An asteroid-bound crew would therefore need to “bring mission control on board,” says Korsmeyer, in the form of highly automated decision-making software. “When something bad happens, which tends to happen quickly, the crew and systems will have to manage it on their own. This is something humanity hasn’t done yet. But that makes it the best of all possible testing grounds for Mars, which, without an asteroid mission, will be like jumping into the deep end without practicing in the shallow end.” In comparison, “the moon is like the baby pool. I don’t mean to minimize that—Apollo 13 showed us you can drown there too.” But, he says, an asteroid “would really be someplace fabulously new. You’re talking 2.5 million miles, more than 10 times the distance between Earth and the moon. You’d be so far away you could cover up Earth with your finger. It would be no more than a beautiful, pale blue star.”
The 2006 NASA study didn’t go into detail about what astronauts would do once they reached an asteroid. But results from Japan’s robotic Hayabusa mission, which in 2005 investigated the near-Earth asteroid 25143 Itokawa up close, have led to some intriguing speculations.
“Itokawa was one of the most heavily researched asteroids—radar, visible, infrared,” says Paul Abell, a scientist on contract with NASA from the Planetary Science Institute who participated in the Advanced Projects Office study. “Many countries and collaborators had studied it. But when we got there with Hayabusa we were surprised by what we saw.”
It turned out to be a rubble pile loosely held together by its own gravity. “It’s a sandbox,” Abell says, “about 40 percent porous. Lots of empty space, like you have in a jar full of marbles. That was a really profound discovery.”

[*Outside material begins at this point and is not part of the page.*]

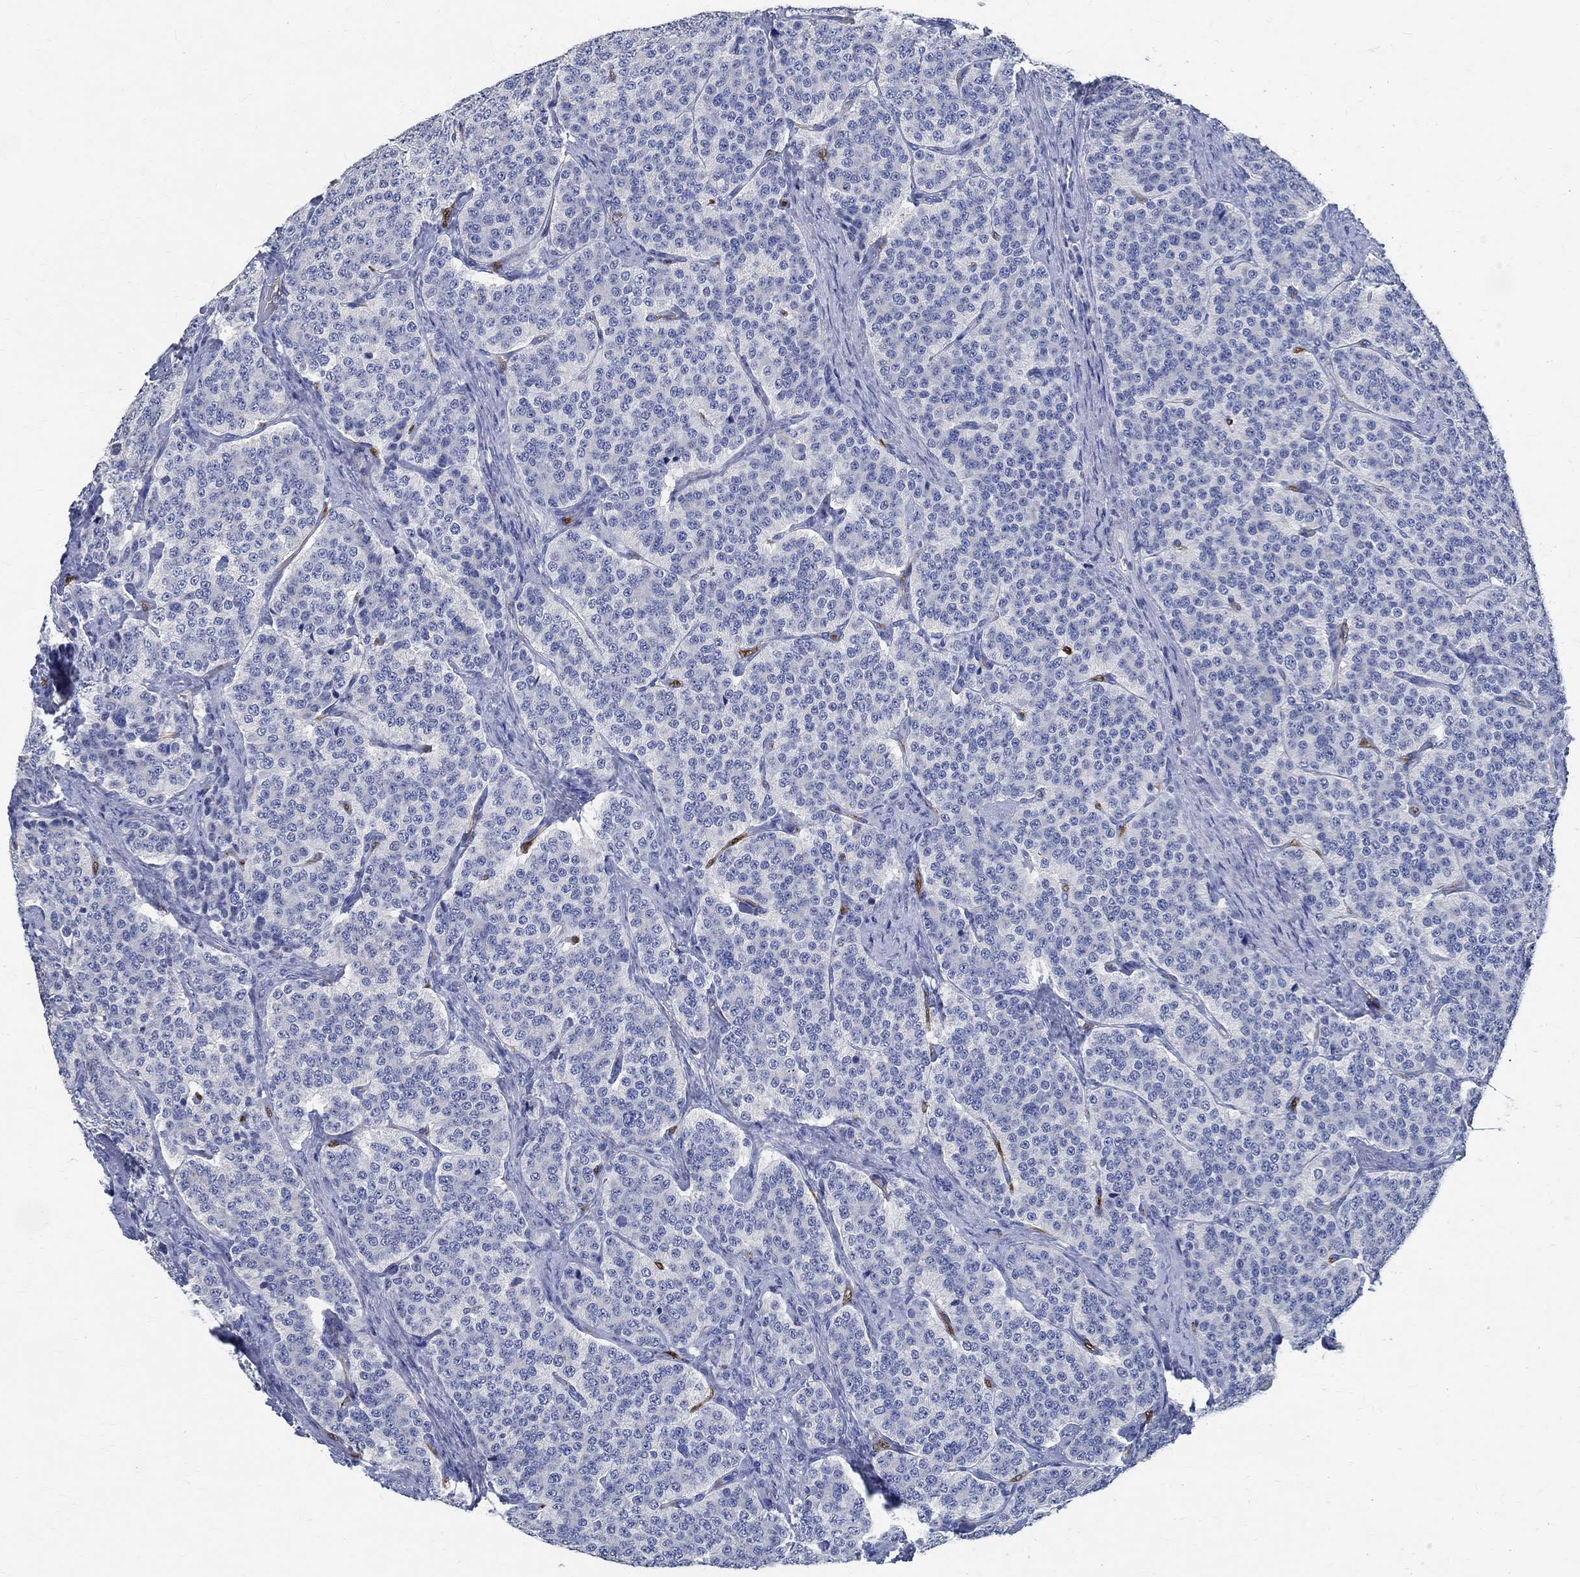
{"staining": {"intensity": "negative", "quantity": "none", "location": "none"}, "tissue": "carcinoid", "cell_type": "Tumor cells", "image_type": "cancer", "snomed": [{"axis": "morphology", "description": "Carcinoid, malignant, NOS"}, {"axis": "topography", "description": "Small intestine"}], "caption": "A micrograph of carcinoid stained for a protein demonstrates no brown staining in tumor cells.", "gene": "PRX", "patient": {"sex": "female", "age": 58}}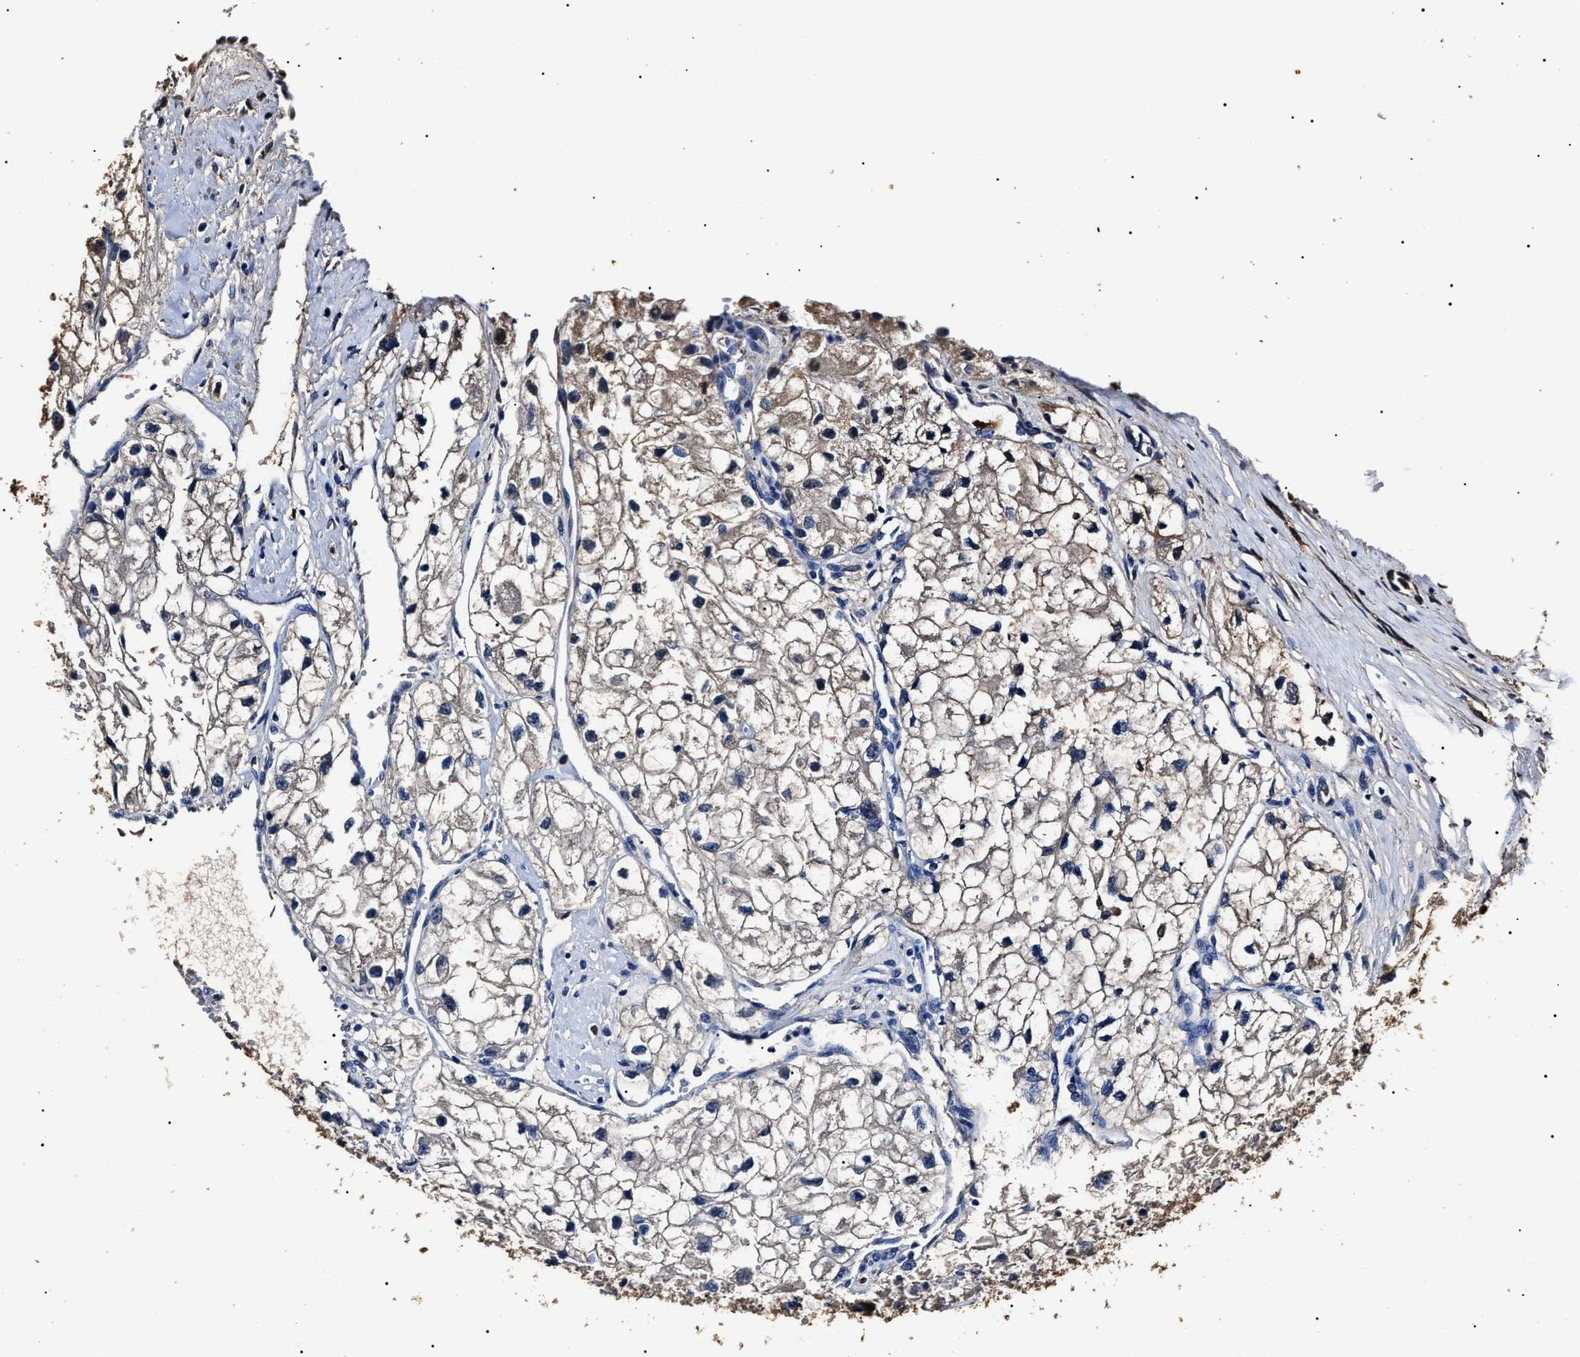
{"staining": {"intensity": "negative", "quantity": "none", "location": "none"}, "tissue": "renal cancer", "cell_type": "Tumor cells", "image_type": "cancer", "snomed": [{"axis": "morphology", "description": "Adenocarcinoma, NOS"}, {"axis": "topography", "description": "Kidney"}], "caption": "The image displays no significant expression in tumor cells of renal cancer (adenocarcinoma). Nuclei are stained in blue.", "gene": "ALDH1A1", "patient": {"sex": "female", "age": 70}}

The first asteroid to be explored by humans might look a lot like Itokawa. While scientists are reluctant to name a specific target when the mission hasn’t even been approved, two candidates tend to crop up on lists of NEOs that would be reachable in the next two decades. A tiny one called 1991 VG—just 40 by 14 feet, or about one-seventh the size of Itokawa—comes around in the year 2017, but is probably too small to be of interest. A more likely candidate, 1999 AO10, is the size of a football field. It could be reached in 2025, long after Orion starts flying. Both missions would require a round trip of 150 days.